This Veterans Day, we honor the sacrifices of our veterans and active duty military members as well as recognize those who take care of them when they come home.
The official statistic is 129,972. That’s the number of people in California experiencing homelessness on any given day, according to the U.S. Department of Housing and Urban Development. Of that total, 10,836 are veterans.
A San Francisco Bay Area resident, Nancy Lacsamana has long been concerned with the homelessness crisis, spending the last 25 years supporting Larkin Street Youth Services and Compass Family Services to address youth and family homelessness. So, when she heard that the nonprofit Mercy Housing was constructing Veterans Village, the first veterans-only housing facility in the Bay Area, she knew she had to get involved.
“I’ve always been interested in seeing what can make a difference with the homeless population,” Nancy, a senior planner for Levi’s?, said. “My ears perked up when I heard that this facility is 100 percent affordable housing for a specific population that has been marginalized.”
The 65-unit Veterans Village opened this past August in Colma and offers low-income military veterans a community that is both vibrant and “extremely affordable,” with rent capped at just 30 percent of the resident’s income. Each unit comes with a bed, table and microwave as well as some bath and kitchen supplies. It also provides wrap-around services to its residents, including on-site social workers, substance abuse counseling and referrals to primary, preventative and behavioral healthcare.
Because many veterans were moving in with few basic necessities, the organization called on the local community for donations — and that’s where Nancy stepped in.
She started by contacting major retailers and charity groups. No one said no, which was “the fun part,” Nancy said, but contributions were only a few hundred dollars at most.
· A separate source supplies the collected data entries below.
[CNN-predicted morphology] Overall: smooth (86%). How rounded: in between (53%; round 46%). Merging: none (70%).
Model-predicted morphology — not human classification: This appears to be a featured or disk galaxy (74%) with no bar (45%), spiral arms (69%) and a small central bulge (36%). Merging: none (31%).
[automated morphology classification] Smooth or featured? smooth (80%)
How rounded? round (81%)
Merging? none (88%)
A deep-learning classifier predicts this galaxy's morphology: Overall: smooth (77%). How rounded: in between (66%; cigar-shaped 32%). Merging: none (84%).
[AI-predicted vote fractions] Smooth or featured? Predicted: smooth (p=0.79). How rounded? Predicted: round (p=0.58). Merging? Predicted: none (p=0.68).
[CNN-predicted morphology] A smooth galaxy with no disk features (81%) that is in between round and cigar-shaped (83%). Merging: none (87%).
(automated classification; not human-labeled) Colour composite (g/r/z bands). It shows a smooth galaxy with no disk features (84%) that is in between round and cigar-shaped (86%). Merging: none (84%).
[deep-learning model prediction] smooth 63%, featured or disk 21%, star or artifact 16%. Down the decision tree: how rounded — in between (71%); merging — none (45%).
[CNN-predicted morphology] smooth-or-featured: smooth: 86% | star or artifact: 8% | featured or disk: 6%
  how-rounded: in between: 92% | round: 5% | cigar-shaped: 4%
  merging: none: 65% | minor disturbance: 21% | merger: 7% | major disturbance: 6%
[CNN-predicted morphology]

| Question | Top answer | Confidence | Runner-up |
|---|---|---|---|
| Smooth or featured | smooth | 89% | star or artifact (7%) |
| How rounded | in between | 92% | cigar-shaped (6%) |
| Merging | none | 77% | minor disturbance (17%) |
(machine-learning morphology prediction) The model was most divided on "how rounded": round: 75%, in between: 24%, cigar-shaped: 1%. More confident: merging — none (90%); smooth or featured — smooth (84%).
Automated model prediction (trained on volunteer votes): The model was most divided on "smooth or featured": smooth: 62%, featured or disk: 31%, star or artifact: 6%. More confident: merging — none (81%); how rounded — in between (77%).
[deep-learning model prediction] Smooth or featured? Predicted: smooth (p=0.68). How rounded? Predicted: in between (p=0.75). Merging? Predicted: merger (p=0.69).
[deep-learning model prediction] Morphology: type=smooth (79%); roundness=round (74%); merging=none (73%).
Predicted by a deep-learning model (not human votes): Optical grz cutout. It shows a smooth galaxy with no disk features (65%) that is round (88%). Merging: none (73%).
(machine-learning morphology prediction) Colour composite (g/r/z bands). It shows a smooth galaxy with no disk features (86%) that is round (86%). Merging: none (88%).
Hoping to make a bigger impact, Nancy contacted the Levi Strauss & Co. Community Affairs team and received $60 vouchers for each veteran to use at Goodwill.
“The vouchers are perfect because each person is coming with a different need,” Nancy said. “Some may need clothes right away; some may need kitchen equipment. The vouchers allow them to get items at their own leisure and make their own decisions on what to buy.”
Nancy took the vouchers home and attached notes to each one with directions to the nearest Goodwill. She put them in bags she had acquired from a local public transit company, along with educational materials on how to apply for a metro card and some groceries. Adding a personal touch, she provided succulent plants for each unit, giving the new homes a little extra life.
“When we can find ways to support veterans who have given and sacrificed so much for all us, we are saying thank you in a more personal and meaningful way,” Nancy said. “It was an extremely rewarding experience to hear their stories, their obstacles and how they are working to move forward.”